Der Zeuge Prof. Dr. Scherbaum revidierte damit die zentrale Aussage seines 2014 im Auftrag der Staatsanwaltschaft Paderborn erstellten Gutachtens, wonach es keine Substanz gäbe, die ein hyperglykämisches Koma auslösen könne. Vor dem Untersuchungsauschuss erklärte Scherbaum nun, dass er die Aussage seines Gutachtens von 2014 heute nicht mehr treffen würde. Er könne nicht mit 100%iger Sicherheit ausschließen, dass Thomas Richter nicht an dieser verabreichten Substanz gestorben ist, so Scherbaum im Landtag.

„Die überraschende Aussage des Diabetes-Experten führt zu einer Neubewertung der Todesumstände des V-Mannes. Die Frage, ob Thomas Richter ermordet wurde, stellt sich wieder neu“, so Maria Breczinski, Sprecherin der Initiative „NSU Watch NRW“, welche die Ausschuss-Sitzungen im Landtag begleitet und dokumentiert. „NSU Watch NRW“ fordert, dass die noch vorhandenen Asservate des Leichnams nach Rückständen des Giftes untersucht werden. Breczinski: „Der Experte Scherbaum hat erklärt, dass das Gift bei einer gezielten toxikologischen Untersuchung nachweisbar ist. Der Ausschuss muss diese Untersuchungen unverzüglich in die Wege leiten.“ Falls möglich sollte ebenfalls die große Anzahl an Viagra-Tabletten, die beim V-Mann gefunden wurden, untersucht werden, fordert die unabhängige, durch Spenden finanzierte Recherche- und Dokumentations-Initiative.
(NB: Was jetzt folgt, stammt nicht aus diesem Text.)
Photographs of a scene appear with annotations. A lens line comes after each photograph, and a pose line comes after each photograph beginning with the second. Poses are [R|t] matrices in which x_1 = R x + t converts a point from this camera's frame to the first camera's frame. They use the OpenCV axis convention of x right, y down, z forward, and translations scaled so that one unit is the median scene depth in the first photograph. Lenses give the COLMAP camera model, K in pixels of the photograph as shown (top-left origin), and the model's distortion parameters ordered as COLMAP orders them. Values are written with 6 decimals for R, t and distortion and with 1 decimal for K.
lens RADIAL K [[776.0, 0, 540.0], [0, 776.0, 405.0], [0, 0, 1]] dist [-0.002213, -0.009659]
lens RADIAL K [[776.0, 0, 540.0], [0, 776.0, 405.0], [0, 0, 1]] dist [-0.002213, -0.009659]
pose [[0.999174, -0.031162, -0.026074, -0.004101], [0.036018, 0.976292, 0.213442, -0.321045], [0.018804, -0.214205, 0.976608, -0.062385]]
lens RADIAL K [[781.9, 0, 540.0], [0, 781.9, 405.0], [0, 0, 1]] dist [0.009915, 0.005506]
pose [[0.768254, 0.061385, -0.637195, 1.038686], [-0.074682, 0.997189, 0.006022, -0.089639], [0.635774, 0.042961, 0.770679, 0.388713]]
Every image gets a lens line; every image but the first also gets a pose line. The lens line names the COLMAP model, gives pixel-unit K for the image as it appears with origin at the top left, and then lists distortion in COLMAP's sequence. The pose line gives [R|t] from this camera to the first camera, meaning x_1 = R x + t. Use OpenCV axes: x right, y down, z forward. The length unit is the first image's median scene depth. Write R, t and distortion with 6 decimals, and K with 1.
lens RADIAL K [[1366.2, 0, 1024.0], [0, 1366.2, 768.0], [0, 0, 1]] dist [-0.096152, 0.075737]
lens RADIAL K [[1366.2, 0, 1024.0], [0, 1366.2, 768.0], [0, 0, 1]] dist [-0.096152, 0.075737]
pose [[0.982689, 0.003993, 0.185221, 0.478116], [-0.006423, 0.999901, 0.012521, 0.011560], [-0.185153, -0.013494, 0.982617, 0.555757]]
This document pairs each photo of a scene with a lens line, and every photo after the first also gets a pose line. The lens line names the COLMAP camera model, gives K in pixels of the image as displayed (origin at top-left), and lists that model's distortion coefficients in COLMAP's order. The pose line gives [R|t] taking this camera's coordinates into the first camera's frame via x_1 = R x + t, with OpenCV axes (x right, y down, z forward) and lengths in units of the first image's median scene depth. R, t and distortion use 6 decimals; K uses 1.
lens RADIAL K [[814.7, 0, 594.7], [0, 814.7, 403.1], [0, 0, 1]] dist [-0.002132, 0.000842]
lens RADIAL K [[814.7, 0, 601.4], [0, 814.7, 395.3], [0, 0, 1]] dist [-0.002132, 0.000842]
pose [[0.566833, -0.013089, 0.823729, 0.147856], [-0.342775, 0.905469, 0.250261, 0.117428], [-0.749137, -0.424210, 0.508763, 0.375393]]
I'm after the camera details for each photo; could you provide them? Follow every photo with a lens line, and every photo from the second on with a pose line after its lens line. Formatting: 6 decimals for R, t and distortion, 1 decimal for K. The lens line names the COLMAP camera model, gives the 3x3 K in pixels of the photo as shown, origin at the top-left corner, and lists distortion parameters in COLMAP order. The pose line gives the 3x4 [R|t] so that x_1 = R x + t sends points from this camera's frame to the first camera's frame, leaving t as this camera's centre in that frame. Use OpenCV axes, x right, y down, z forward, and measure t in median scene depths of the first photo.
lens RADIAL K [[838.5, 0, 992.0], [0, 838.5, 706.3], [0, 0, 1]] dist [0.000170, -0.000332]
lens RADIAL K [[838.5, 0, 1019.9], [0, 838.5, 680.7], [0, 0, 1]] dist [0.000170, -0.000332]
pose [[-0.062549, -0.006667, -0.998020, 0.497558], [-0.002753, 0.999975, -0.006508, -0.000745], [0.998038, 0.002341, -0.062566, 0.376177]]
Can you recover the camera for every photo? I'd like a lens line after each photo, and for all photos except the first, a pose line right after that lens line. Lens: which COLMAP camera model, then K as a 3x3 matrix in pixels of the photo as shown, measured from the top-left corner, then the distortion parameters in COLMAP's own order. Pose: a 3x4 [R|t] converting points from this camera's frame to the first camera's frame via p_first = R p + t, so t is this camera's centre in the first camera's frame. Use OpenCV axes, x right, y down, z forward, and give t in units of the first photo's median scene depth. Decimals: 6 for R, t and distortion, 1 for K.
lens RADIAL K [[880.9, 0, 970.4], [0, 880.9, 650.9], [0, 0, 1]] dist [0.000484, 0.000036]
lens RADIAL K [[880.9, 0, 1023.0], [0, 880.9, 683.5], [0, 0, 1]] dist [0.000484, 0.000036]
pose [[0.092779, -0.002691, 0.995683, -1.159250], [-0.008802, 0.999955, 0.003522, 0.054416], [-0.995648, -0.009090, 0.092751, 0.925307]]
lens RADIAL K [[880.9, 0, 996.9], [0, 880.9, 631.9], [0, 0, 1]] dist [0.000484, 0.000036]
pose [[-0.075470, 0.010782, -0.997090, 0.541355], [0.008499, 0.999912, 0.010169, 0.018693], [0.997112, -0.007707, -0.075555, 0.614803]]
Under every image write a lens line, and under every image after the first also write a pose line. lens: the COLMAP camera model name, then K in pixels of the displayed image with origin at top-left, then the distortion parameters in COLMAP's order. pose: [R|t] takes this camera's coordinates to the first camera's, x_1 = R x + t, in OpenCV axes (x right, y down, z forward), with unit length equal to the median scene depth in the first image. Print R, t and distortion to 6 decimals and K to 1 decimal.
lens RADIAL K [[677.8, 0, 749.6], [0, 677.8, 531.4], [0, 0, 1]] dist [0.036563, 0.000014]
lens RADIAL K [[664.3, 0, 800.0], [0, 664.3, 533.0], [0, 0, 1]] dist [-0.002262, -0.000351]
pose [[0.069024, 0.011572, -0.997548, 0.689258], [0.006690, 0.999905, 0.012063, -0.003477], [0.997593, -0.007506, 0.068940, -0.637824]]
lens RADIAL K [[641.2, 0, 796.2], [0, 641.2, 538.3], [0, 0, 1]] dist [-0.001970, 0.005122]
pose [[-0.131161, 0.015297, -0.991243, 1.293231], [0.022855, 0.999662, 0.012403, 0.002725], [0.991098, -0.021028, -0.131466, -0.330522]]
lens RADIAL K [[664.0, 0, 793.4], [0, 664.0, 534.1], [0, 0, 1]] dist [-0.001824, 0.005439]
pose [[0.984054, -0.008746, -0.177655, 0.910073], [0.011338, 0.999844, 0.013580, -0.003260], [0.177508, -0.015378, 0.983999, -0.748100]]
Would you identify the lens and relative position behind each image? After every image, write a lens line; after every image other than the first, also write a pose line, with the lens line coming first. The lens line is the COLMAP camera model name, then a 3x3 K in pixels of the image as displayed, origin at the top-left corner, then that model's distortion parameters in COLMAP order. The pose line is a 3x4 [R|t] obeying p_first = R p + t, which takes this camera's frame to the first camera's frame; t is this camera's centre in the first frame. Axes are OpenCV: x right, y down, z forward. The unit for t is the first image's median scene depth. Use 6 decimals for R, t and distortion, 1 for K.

Die Ergebnisse des 2014 von Prof. Scherbaum erstellten und nun revidierten Gutachtens führten seinerzeit dazu, dass die Staatsanwaltschaft Paderborn ein Fremdverschulden am Tod von Richter ausgeschlossen hatte und im November 2014 die Todesermittlungsverfahren nach § 170 Abs. 2 StPO einstellte. Auch Jerzy Montag, der vom Parlamentarischen Kontrollgremium des Deutschen Bundestages beauftragte Sonderermittler, hatte sich auf die alte Aussage Scherbaums gestützt, als er zu dem Ergebnis kam, „dass es keine vernünftigen Zweifel am Tod R.s gebe.“

„NSU Watch NRW“ hofft, dass sich der Untersuchungsausschuss eingehend mit der Rolle des langjährigen V-Mann-Führers von Richter befassen kann. Dieser hielt auch nach der Enttarnung und Überführung des V-Mannes in ein Schutzprogramm des Bundesamtes für Verfassungsschutz (BfV) entgegen der dienstlichen Anweisungen Kontakt zu Richter. Er versuchte auch noch kurz vor dessen Tod, Richter zu erreichen. Das BfV verweigert bislang eine Aussagegenehmigung dieses V-Mann-Führers vor dem nordrhein-westfälischen NSU-Untersuchungsausschuss. Ebenso werden große Aktenmengen zurückgehalten. Die Obleute des Ausschusses sprachen in einer Pressekonferenz am 3. Juni 2016 davon, dass das BfV den Untersuchungsauftrag torpediere. Die Zusammenarbeit gleiche einem Boykott, so der Vorsitzende Sven Wolf, der die Strategie des BfV ein „Spiel auf Zeit“ nannte. Der Untersuchungsausschuss muss in den nächsten Monaten seine Beweisaufnahme beenden.

Der Neonazi Thomas Richter war zwei Jahrzehnte lang Spitzel des Verfassungsschutzes. Er hatte Mitte der 1990er Jahre Kontakt zu Uwe Mundlos und übergab dem BfV eine CD mit Titel „NSU/NSDAP“. Kurz bevor er im April 2014 zu der CD befragt werden sollte, wurde er von seinem Vermieter und zwei BfV-Mitarbeitern tot in seiner Wohnung aufgefunden, wo er unter Tarnpersonalien gelebt hatte. Vor wenigen Wochen wurde bekannt, dass im vergangenen Jahr im Panzerschrank des V-Mann-Führers ein bislang nicht bekanntes Handy und SIM-Karten von „Corelli“ gefunden wurden.

Update: Mehrere Medien berichteten, dass die Staatsanwaltschaft Paderborn die Wiederaufnahme des Todesermittlungsverfahrens und die Durchführung einer großen toxikologischen Untersuchung prüft.